DATASET ENTRIES:
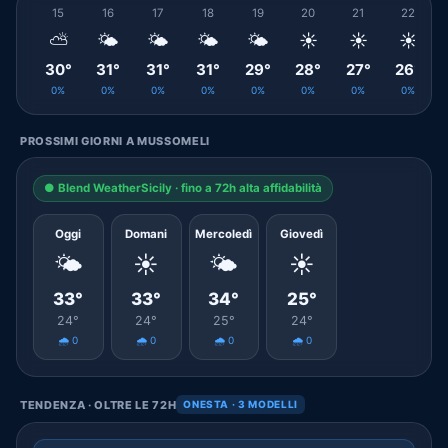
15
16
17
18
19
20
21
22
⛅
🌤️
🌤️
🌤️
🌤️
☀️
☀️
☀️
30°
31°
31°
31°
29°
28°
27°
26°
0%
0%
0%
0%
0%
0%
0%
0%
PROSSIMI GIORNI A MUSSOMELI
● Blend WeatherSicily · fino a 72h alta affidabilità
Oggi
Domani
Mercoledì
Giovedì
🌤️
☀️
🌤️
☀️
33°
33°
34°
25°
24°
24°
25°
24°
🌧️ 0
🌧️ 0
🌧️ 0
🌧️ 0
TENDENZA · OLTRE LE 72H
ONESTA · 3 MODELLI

==

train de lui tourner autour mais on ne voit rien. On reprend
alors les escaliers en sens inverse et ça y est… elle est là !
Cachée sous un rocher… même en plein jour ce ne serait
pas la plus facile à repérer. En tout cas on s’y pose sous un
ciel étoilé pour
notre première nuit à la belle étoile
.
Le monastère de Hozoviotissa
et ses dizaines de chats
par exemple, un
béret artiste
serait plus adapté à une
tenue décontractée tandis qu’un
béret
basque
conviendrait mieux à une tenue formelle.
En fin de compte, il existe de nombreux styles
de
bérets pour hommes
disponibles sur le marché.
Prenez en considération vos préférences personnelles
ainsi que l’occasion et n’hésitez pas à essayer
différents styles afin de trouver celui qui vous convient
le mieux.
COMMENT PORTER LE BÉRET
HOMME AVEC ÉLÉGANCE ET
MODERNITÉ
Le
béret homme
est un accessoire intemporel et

TASK ITEM:
Please work out how many lines of the records above contain the word "tenue", and reply with the number alone.

EXERCISE RESULT:
2